Tess and her brother, Max, are sent for the summer to their aunt’s sleepy village in the English countryside, where excitement is as rare as a good wifi signal. So when Tess stumbles upon an old brass key that unlocks an ornately carved gate, attached to a strangely invisible wall, she jumps at the chance for adventure. And the world beyond the gate doesn’t disappoint. She finds rose gardens, a maze made of hedges, and a boy named William who is just as lonely as she is.
But at William’s castle, strange things begin to happen. Carnival games are paid for in wishes, dreams seem to come alive, and then there’s William’s eerie warning: Beware of the hawthorn trees. A warning that chills Tess to the bone.
In a magical, fantasy world that blurs the line between reality and imagination, readers are left to wonder exactly what they’d wish for if wishes could come true. Perfect for fans of Half Magic and The Secret Garden—and for anyone who’s ever wondered if magic is real.
Learn more about “The Castle in the Mist” in the below video as Kait does a Q&A style book review.
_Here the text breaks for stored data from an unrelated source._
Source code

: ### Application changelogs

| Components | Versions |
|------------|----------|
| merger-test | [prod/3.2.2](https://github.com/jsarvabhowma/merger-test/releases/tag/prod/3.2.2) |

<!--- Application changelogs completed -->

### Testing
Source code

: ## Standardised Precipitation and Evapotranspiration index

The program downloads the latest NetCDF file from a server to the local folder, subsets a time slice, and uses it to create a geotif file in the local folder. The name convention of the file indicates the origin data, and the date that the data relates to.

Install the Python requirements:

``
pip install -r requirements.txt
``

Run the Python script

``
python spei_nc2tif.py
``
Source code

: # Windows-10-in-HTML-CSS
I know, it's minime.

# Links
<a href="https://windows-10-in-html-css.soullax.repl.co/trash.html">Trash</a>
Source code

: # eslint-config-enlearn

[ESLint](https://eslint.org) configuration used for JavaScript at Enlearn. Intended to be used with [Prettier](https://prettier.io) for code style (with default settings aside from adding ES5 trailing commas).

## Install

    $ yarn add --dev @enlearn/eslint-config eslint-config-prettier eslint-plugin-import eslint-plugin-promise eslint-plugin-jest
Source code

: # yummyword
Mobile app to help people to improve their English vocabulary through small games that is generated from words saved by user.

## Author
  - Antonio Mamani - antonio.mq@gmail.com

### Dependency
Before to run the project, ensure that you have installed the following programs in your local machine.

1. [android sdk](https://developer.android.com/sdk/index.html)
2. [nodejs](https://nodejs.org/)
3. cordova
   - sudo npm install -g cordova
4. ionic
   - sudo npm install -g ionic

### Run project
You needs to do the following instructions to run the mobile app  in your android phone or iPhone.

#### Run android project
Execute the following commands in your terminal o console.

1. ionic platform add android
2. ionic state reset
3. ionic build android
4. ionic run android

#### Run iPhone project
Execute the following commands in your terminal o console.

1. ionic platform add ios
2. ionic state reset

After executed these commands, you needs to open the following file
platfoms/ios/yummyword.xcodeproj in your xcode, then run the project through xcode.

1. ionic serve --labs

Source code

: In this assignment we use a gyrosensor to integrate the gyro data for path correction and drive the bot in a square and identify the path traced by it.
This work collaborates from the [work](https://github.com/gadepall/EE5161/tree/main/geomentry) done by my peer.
Find out what she likes about it and who she thinks should read this book:
And a note from Kait’s mom, Christine Gordon Manley:
I really enjoyed the vocabulary Amy used throughout. It gave Kait an excellent opportunity to sound out words and practice learning new ones by association. It is a mystery, and the chapter cliff hangers, which many parents sometimes cringe at, had Kait begging for “one more chapter” for the night. This was the first book that I would deem “spooky” that Kait read, and Amy does a great job balancing that with other, light-hearted moments.
She also includes a modern backstory for the siblings (Tess and Max): their dad is a journalist in Afghanistan and their mom is sick in the United States, so there are elements of worry the children feel for their parents. The setting is in England, where Tess and Max are sent for the summer. They bond with William—despite his notable different appearance, odd vocabulary, and ignorance about many modern-day things and technology, partly for friendship, partly because his dad, too, is away, and they connect, emotionally.
Parents should be prepared to discuss war, chronic illness, and parental separation.